Mr Modi, however, believed that the people would back the move because of its intended goal: to root out the vast sums of undeclared, untaxed wealth held in cash. “He always insisted that the party would not be punished because the goal of demonetisation was a good one, one that people would support,” said a BJP official in Delhi.

Unusually for state elections, the BJP never projected a particular politician as a chief ministerial candidate in Uttar Pradesh.

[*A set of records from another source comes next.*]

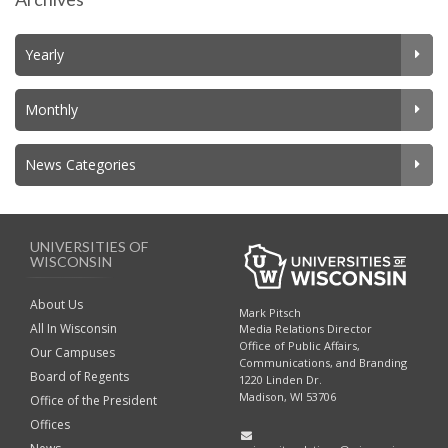
Yearly
Monthly
News Categories
UNIVERSITIES OF
WISCONSIN
About Us
Mark Pitsch
All In Wisconsin
Media Relations Director
Office of Public Affairs,
Our Campuses
Communications, and Branding
Board of Regents
1220 Linden Dr.
Madison, WI 53706
Office of the President
Offices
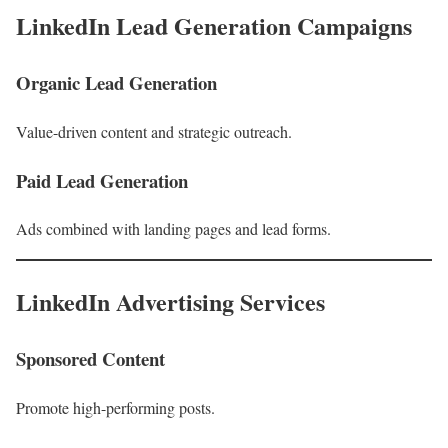
LinkedIn Lead Generation Campaigns
Organic Lead Generation
Value-driven content and strategic outreach.
Paid Lead Generation
Ads combined with landing pages and lead forms.
LinkedIn Advertising Services
Sponsored Content
Promote high-performing posts.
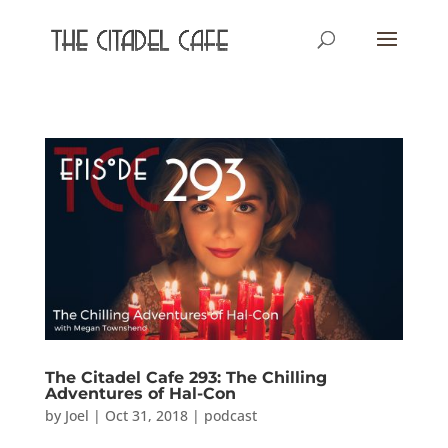
The Citadel Cafe 293: The Chilling
Adventures of Hal-Con
by
Joel
|
Oct 31, 2018
|
podcast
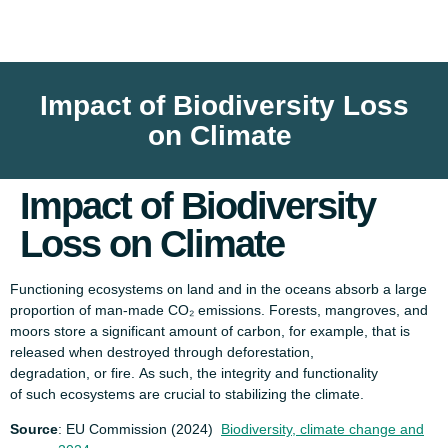
Impact of Biodiversity Loss
on Climate
Impact of Biodiversity
Loss on Climate
Functioning ecosystems on land and in the oceans absorb a large
proportion of man-made CO₂ emissions. Forests, mangroves, and
moors store a significant amount of carbon, for example, that is
released when destroyed through deforestation,
degradation, or fire. As such, the integrity and functionality
of such ecosystems are crucial to stabilizing the climate.
Source
: EU Commission (2024)
Biodiversity, climate change and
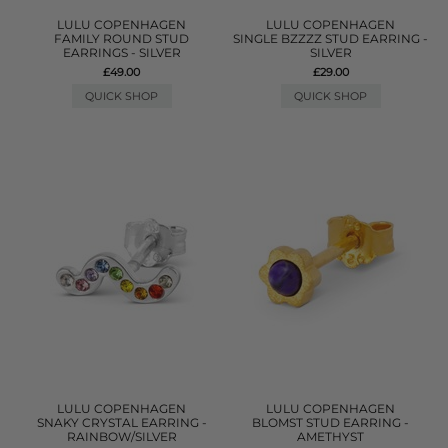
LULU COPENHAGEN
LULU COPENHAGEN
FAMILY ROUND STUD
SINGLE BZZZZ STUD EARRING -
EARRINGS - SILVER
SILVER
£49.00
£29.00
QUICK SHOP
QUICK SHOP
LULU COPENHAGEN
LULU COPENHAGEN
SNAKY CRYSTAL EARRING -
BLOMST STUD EARRING -
RAINBOW/SILVER
AMETHYST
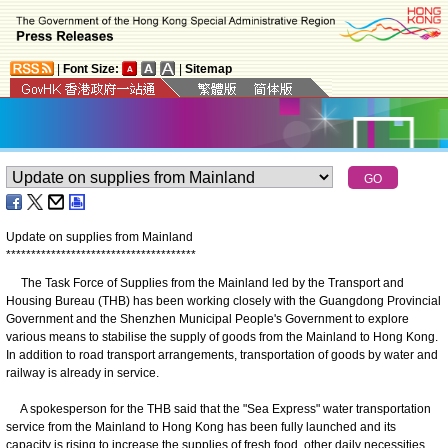
|
Font Size:
|
Sitemap
Update on supplies from Mainland
*
*
*
*
*
*
*
*
*
*
*
*
*
*
*
*
*
*
*
*
*
*
*
*
*
*
*
*
*
*
*
*
*
*
*
*
*
*
The Task Force of Supplies from the Mainland led by the Transport and
Housing Bureau (THB) has been working closely with the Guangdong Provincial
Government and the Shenzhen Municipal People's Government to explore
various means to stabilise the supply of goods from the Mainland to Hong Kong.
In addition to road transport arrangements, transportation of goods by water and
railway is already in service.
A spokesperson for the THB said that the "Sea Express" water transportation
service from the Mainland to Hong Kong has been fully launched and its
capacity is rising to increase the supplies of fresh food, other daily necessities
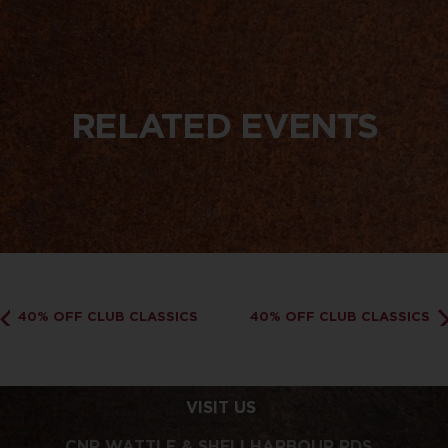
RELATED EVENTS
40% OFF CLUB CLASSICS
40% OFF CLUB CLASSICS
VISIT US
CNR WATTLE & SHELLHARBOUR RDS,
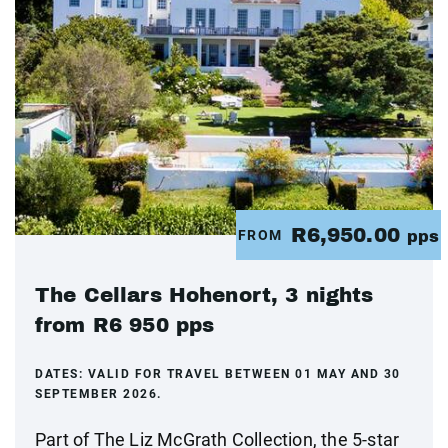
R6,950.00
FROM
pps
The Cellars Hohenort, 3 nights
from R6 950 pps
DATES:
VALID FOR TRAVEL BETWEEN 01 MAY AND 30
SEPTEMBER 2026.
Part of The Liz McGrath Collection, the 5-star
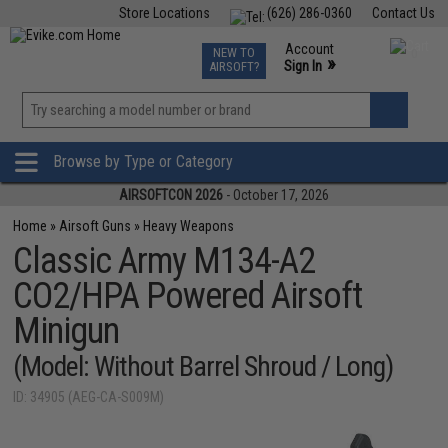
Store Locations
(626) 286-0360
Contact Us
Airsoft
Fishing
Air Gun
TCG
Events
Account
NEW TO
0
»
Sign In
AIRSOFT?
Phone Support M-F 7am-5pm PST
View
»
Wishlist
Browse by Type or Category
AIRSOFTCON 2026
- October 17, 2026
Home
»
Airsoft Guns
»
Heavy Weapons
Classic Army M134-A2
CO2/HPA Powered Airsoft
Minigun
(Model: Without Barrel Shroud / Long)
ID: 34905 (AEG-CA-S009M)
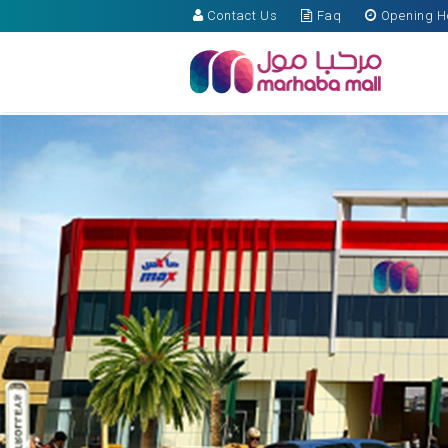
Contact Us
Faq
Opening H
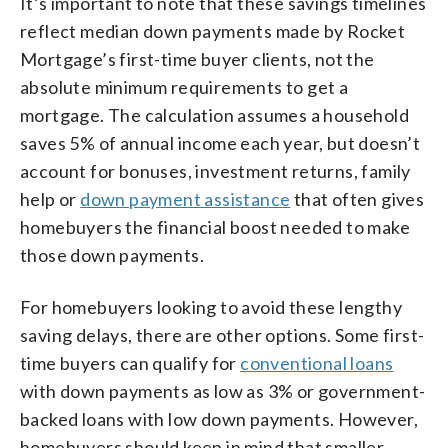
It’s important to note that these savings timelines
reflect median down payments made by Rocket
Mortgage’s first-time buyer clients, not the
absolute minimum requirements to get a
mortgage. The calculation assumes a household
saves 5% of annual income each year, but doesn’t
account for bonuses, investment returns, family
help or
down payment assistance
that often gives
homebuyers the financial boost needed to make
those down payments.
For homebuyers looking to avoid these lengthy
saving delays, there are other options. Some first-
time buyers can qualify for
conventional loans
with down payments as low as 3% or government-
backed loans with low down payments. However,
homebuyers should keep in mind that smaller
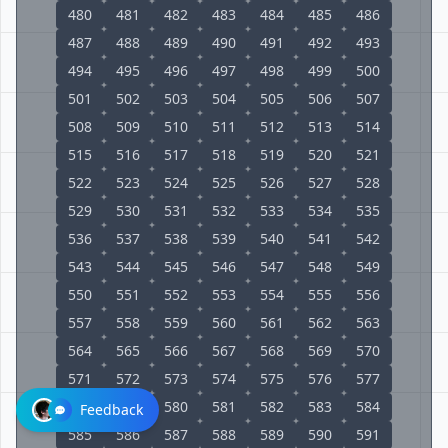
480
481
482
483
484
485
486
487
488
489
490
491
492
493
494
495
496
497
498
499
500
501
502
503
504
505
506
507
508
509
510
511
512
513
514
515
516
517
518
519
520
521
522
523
524
525
526
527
528
529
530
531
532
533
534
535
536
537
538
539
540
541
542
543
544
545
546
547
548
549
550
551
552
553
554
555
556
557
558
559
560
561
562
563
564
565
566
567
568
569
570
571
572
573
574
575
576
577
578
579
580
581
582
583
584
Feedback
585
586
587
588
589
590
591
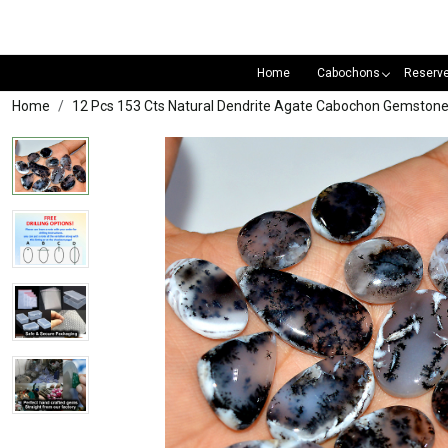
Home
Cabochons
Reserv
Home
12 Pcs 153 Cts Natural Dendrite Agate Cabochon Gemston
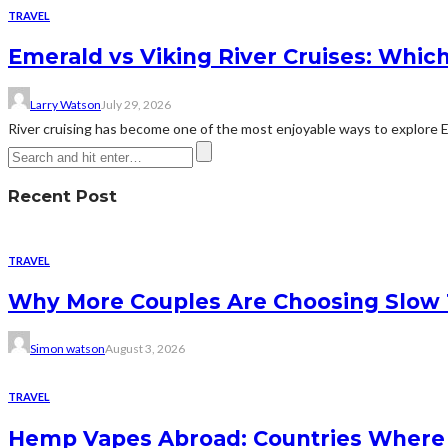
TRAVEL
Emerald vs Viking River Cruises: Which
Larry Watson
July 29, 2026
River cruising has become one of the most enjoyable ways to explore Eur
Recent Post
TRAVEL
Why More Couples Are Choosing Slow 
Simon watson
August 3, 2026
TRAVEL
Hemp Vapes Abroad: Countries Where T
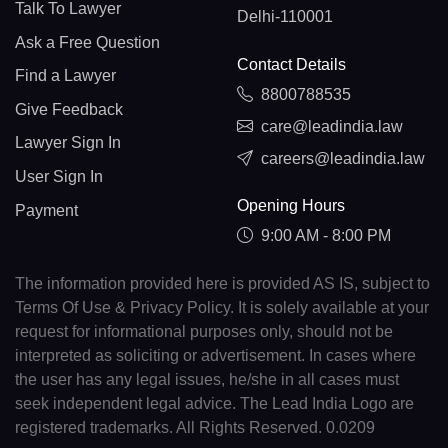
Talk To Lawyer
Delhi-110001
Ask a Free Question
Contact Details
Find a Lawyer
8800788535
Give Feedback
care@leadindia.law
Lawyer Sign In
careers@leadindia.law
User Sign In
Opening Hours
Payment
9:00 AM - 8:00 PM
The information provided here is provided AS IS, subject to
Terms Of Use & Privacy Policy. It is solely available at your
request for informational purposes only, should not be
interpreted as soliciting or advertisement. In cases where
the user has any legal issues, he/she in all cases must
seek independent legal advice. The Lead India Logo are
registered trademarks. All Rights Reserved. 0.0209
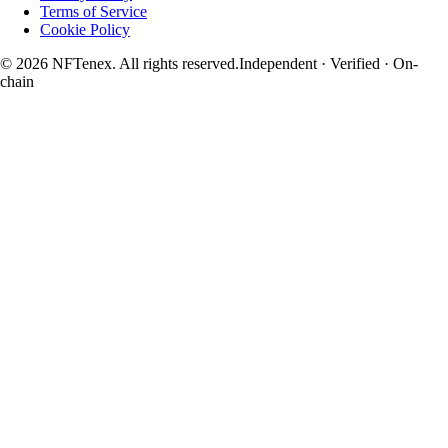
Terms of Service
Cookie Policy
© 2026 NFTenex. All rights reserved.
Independent · Verified · On-
chain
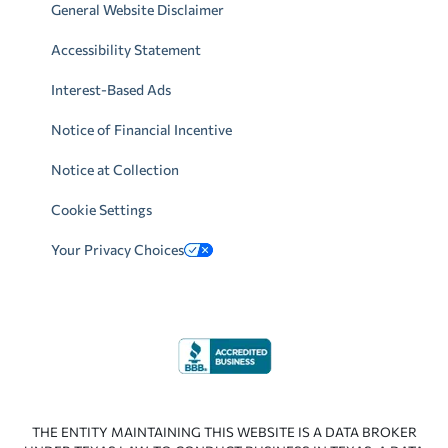
General Website Disclaimer
Accessibility Statement
Interest-Based Ads
Notice of Financial Incentive
Notice at Collection
Cookie Settings
Your Privacy Choices
THE ENTITY MAINTAINING THIS WEBSITE IS A DATA BROKER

Instead, Mr Modi turned himself into the face of the party and campaigned energetically.

He held more than 24 rallies across the state and forced at least a dozen of his cabinet ministers to hit the campaign trail as well.

Mr Modi emphasised his ability to deliver on policies and his party’s commitment to economic development – both messages that found favour with the 200 million residents of one of India’s poorest states.

But the party also played its Hindu nationalist card boldly, well aware that it could never hope, in any case, to win over the state’s 40 million Muslims.

“Brothers and sisters, if a kabristan [graveyard] is constructed in a village, then a samshanghaat [cremation ground] should also be set up,” Mr Modi said in a speech in February. “If one gets electricity during Ramadan, then one should get electricity in Diwali also.”

Previous state governments, Mr Modi was implying, took particular care of Muslims as a vote bank, whereas the BJP would tend to the needs of Hindus.

On Saturday, as election results began to be announced, the BJP continued to be vocal about its polarising religious agenda.

Speaking to the Times Now television channel, Yogi Adityanath, a BJP parliamentarian from Uttar Pradesh, confirmed that the party had not forgotten its promise to build a temple where a mosque had been demolished by Hindu nationalists in 1992.

The mosque had stood in Ayodhya in Uttar Pradesh, the town where the Hindu deity Ram is said to have been born. The BJP has long insisted that the mosque, built in 1528, stood on the very spot where Ram was born.

“The temple and economic development will go hand in hand in Uttar Pradesh now,” Mr Adityanath said.